Many features of Australian plants are often cited as proof that our ecosystems evolved with fire. These include regeneration from seed banks, post fire flowering, hard protective seed coats, smoke triggered germination, and even the flammability of plant material itself.
At first glance, these traits appear well suited to surviving fire. However, an important distinction is often overlooked: just because a trait helps plants persist after fire today does not mean it evolved because of fire, or that it depends on fire to persist.
Professor Hopper and other botanists warn that it is easy to confuse present-day observations with long-term evolutionary processes. In simple terms, correlation is not causation. A familiar analogy is the idea that shark attacks increase with ice cream sales. Both rise in summer, but one does not cause the other, warmer weather drives both.
The same caution applies to plant traits. Resprouting, for example, is often described as a fire adaptation. Yet similar regrowth strategies occur in response to drought, frost, grazing, flooding and wind damage. Fire is only one of many environmental pressures that can favour this kind of resilience.
Scientists distinguish between adaptation, where a trait evolves for its current role, and exaptation, where a trait evolves for one purpose but later proves useful for another. This distinction is key when interpreting plant characteristics.

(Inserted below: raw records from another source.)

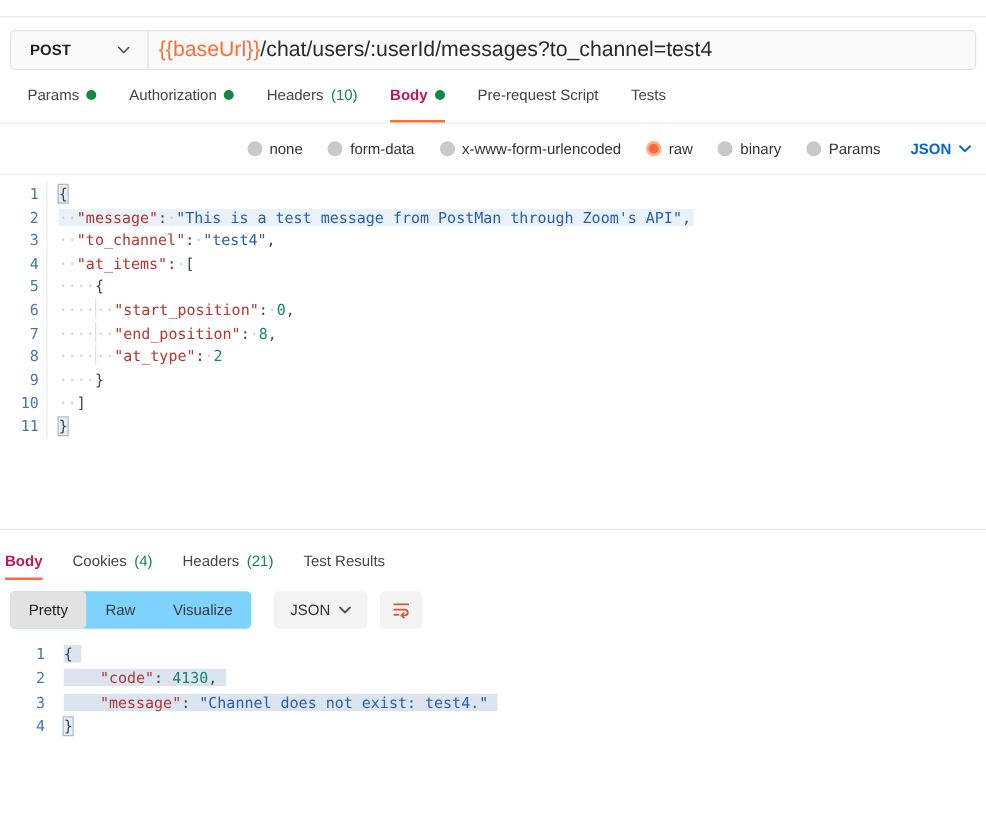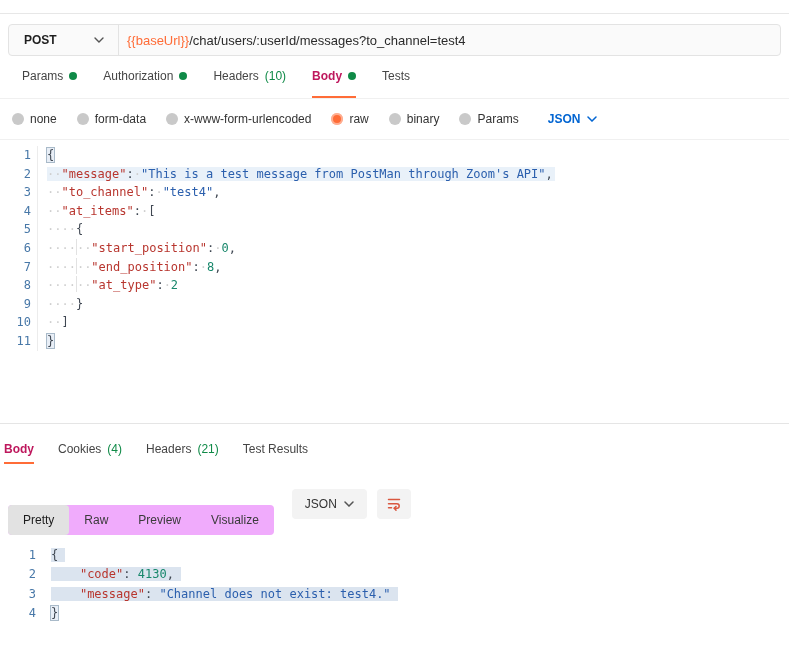--- a/index.html
+++ b/index.html
@@ -14,7 +14,7 @@
   .method { width:109px; display:flex; align-items:center; justify-content:space-between;
     padding:0 14px 0 15px; font-size:12px; font-weight:700; color:#1f1f1f; cursor:pointer; }
   .vdiv { width:1px; background:#e3e3e3; }
-  .url-text { display:flex; align-items:center; padding-left:8px; font-size:13px; color:#2b2b2b; flex:1; white-space:nowrap; overflow:hidden; }
+  .url-text { display:flex; align-items:center; padding-left:8px; font-size:17px; color:#2b2b2b; flex:1; white-space:nowrap; overflow:hidden; }
   .url-base { color:var(--accent-orange); }
 
   

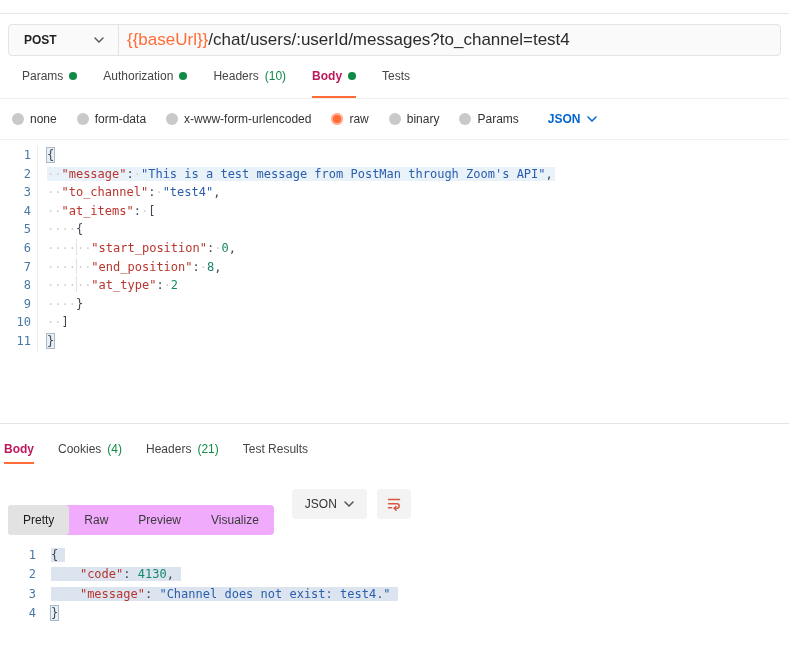--- a/index.html
+++ b/index.html
@@ -107,6 +107,9 @@
       <span class="dot"></span>
     </div>
     <div class="tab">
+      <span>Pre-request Script</span>
+    </div>
+    <div class="tab">
       <span>Tests</span>
     </div>
   </div>

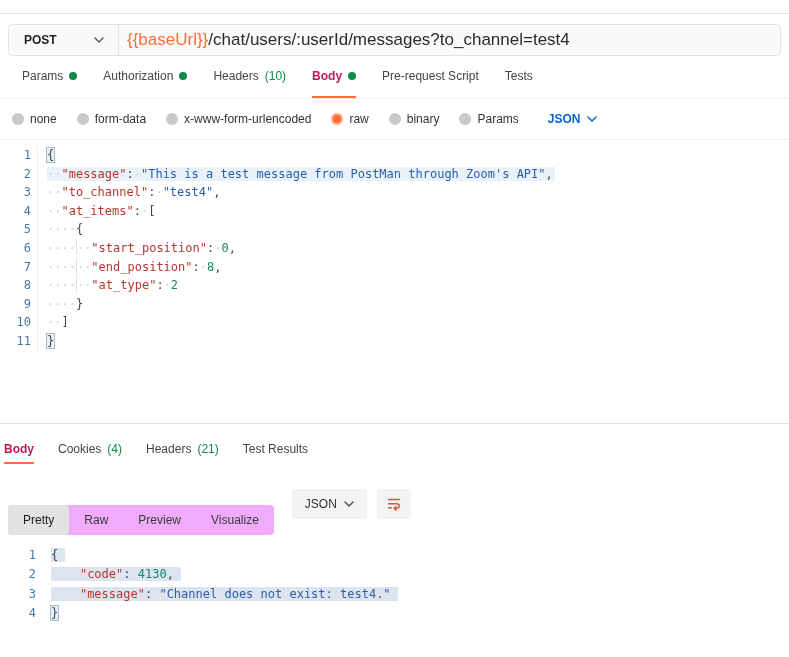--- a/index.html
+++ b/index.html
@@ -26,8 +26,8 @@
   .count { color:var(--success-green); }
 
   
-  .radio-row { display:flex; align-items:center; gap:25px; padding:0 12px; height:41px;
-    border-bottom:1px solid #f0f0f0; font-size:12px; color:#333; }
+  .radio-row { display:flex; align-items:center; gap:20px; padding:0 12px; height:41px;
+    border-bottom:1px solid #f0f0f0; font-size:12px; color:#333;justify-content:flex-end; }
   .radio-item { display:flex; align-items:center; gap:6px; cursor:pointer; }
   .radio { width:12px; height:12px; border-radius:50%; background:#c9c9c9; flex:none; }
   .radio.selected { background:var(--accent-orange); box-shadow:inset 0 0 0 2px rgba(255,255,255,.45); }

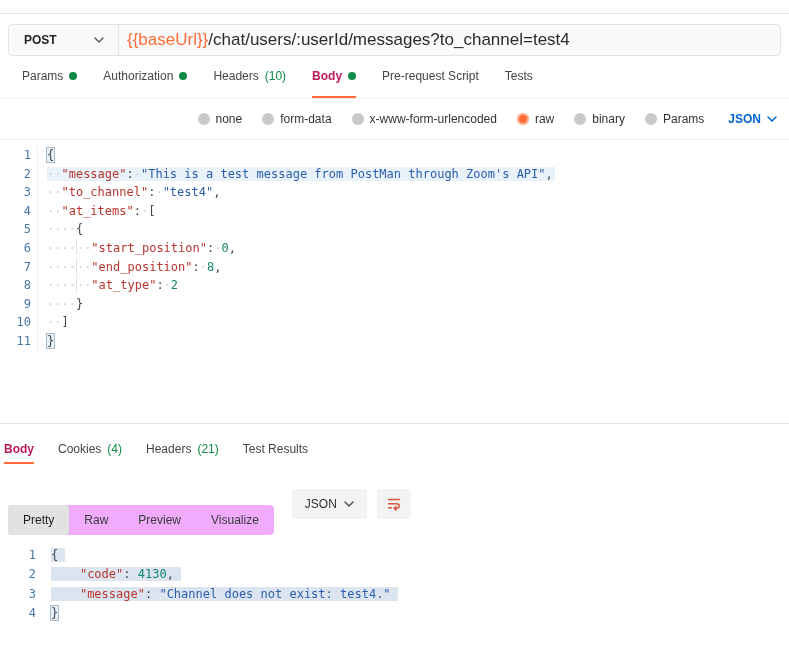--- a/index.html
+++ b/index.html
@@ -57,7 +57,7 @@
   .resp-section { margin-top:12px; padding-left:4px; }
   .resp-tabs { display:flex; align-items:stretch; gap:24px; height:28px; font-size:12px; color:#454545; }
   .views-row { display:flex; align-items:center; gap:10px; margin-top:9px; padding-left:4px; }
-  .segmented { display:flex; background:#f0abfc; border-radius:4px;margin-top:32px; }
+  .segmented { display:flex; background:#7dd3fc; border-radius:4px; }
   .seg-btn { padding:8px 15px; font-size:12px; color:#3a3a3a; border-radius:4px; cursor:pointer; }
   .seg-btn.active { background:#e2e2e2; color:#1c1c1c; }
   .lang-btn { display:flex; align-items:center; gap:7px; background:#f3f3f3; border-radius:4px;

Take sclerophylly, the tough, fibrous leaves common in many native species such as eucalypts and wattles. These are often described as adaptations to fire or dry conditions. However, fossil evidence shows such leaves existed 50 to 60 million years ago, when Australia was much wetter. A likely explanation is that they evolved in response to nutrient-poor soils, with fire tolerance emerging later.
So, does the bush “need” fire? Some species may benefit from it, but the broader picture is more complex. As surveys begin at Julimar, there is an opportunity to move beyond slogans and towards a more careful, evidence-based understanding of how our landscapes function and how best to manage them.